=== Begin Enclosure ===
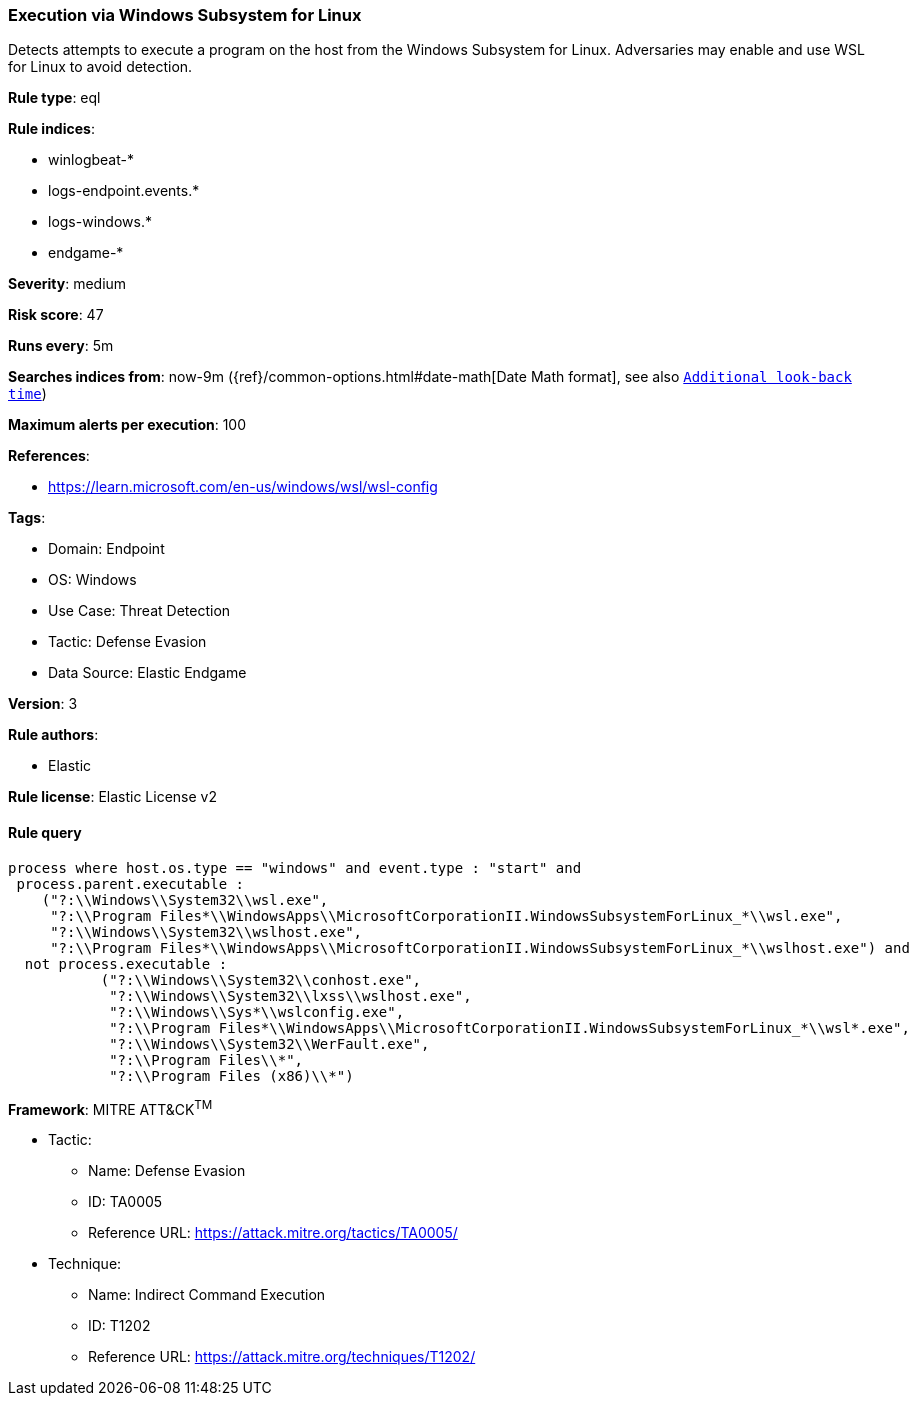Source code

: [[prebuilt-rule-8-7-7-execution-via-windows-subsystem-for-linux]]
=== Execution via Windows Subsystem for Linux

Detects attempts to execute a program on the host from the Windows Subsystem for Linux. Adversaries may enable and use WSL for Linux to avoid detection.

*Rule type*: eql

*Rule indices*: 

* winlogbeat-*
* logs-endpoint.events.*
* logs-windows.*
* endgame-*

*Severity*: medium

*Risk score*: 47

*Runs every*: 5m

*Searches indices from*: now-9m ({ref}/common-options.html#date-math[Date Math format], see also <<rule-schedule, `Additional look-back time`>>)

*Maximum alerts per execution*: 100

*References*: 

* https://learn.microsoft.com/en-us/windows/wsl/wsl-config

*Tags*: 

* Domain: Endpoint
* OS: Windows
* Use Case: Threat Detection
* Tactic: Defense Evasion
* Data Source: Elastic Endgame

*Version*: 3

*Rule authors*: 

* Elastic

*Rule license*: Elastic License v2


==== Rule query


[source, js]
----------------------------------
process where host.os.type == "windows" and event.type : "start" and
 process.parent.executable : 
    ("?:\\Windows\\System32\\wsl.exe", 
     "?:\\Program Files*\\WindowsApps\\MicrosoftCorporationII.WindowsSubsystemForLinux_*\\wsl.exe", 
     "?:\\Windows\\System32\\wslhost.exe", 
     "?:\\Program Files*\\WindowsApps\\MicrosoftCorporationII.WindowsSubsystemForLinux_*\\wslhost.exe") and 
  not process.executable : 
           ("?:\\Windows\\System32\\conhost.exe", 
            "?:\\Windows\\System32\\lxss\\wslhost.exe", 
            "?:\\Windows\\Sys*\\wslconfig.exe", 
            "?:\\Program Files*\\WindowsApps\\MicrosoftCorporationII.WindowsSubsystemForLinux_*\\wsl*.exe", 
            "?:\\Windows\\System32\\WerFault.exe", 
            "?:\\Program Files\\*", 
            "?:\\Program Files (x86)\\*")

----------------------------------

*Framework*: MITRE ATT&CK^TM^

* Tactic:
** Name: Defense Evasion
** ID: TA0005
** Reference URL: https://attack.mitre.org/tactics/TA0005/
* Technique:
** Name: Indirect Command Execution
** ID: T1202
** Reference URL: https://attack.mitre.org/techniques/T1202/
=== End Enclosure ===
**To do:**
Where a line of the listing holds "MicrosoftCorporationII", show that line.

**The completed task:**
     "?:\\Program Files*\\WindowsApps\\MicrosoftCorporationII.WindowsSubsystemForLinux_*\\wsl.exe", 
     "?:\\Program Files*\\WindowsApps\\MicrosoftCorporationII.WindowsSubsystemForLinux_*\\wslhost.exe") and 
            "?:\\Program Files*\\WindowsApps\\MicrosoftCorporationII.WindowsSubsystemForLinux_*\\wsl*.exe", 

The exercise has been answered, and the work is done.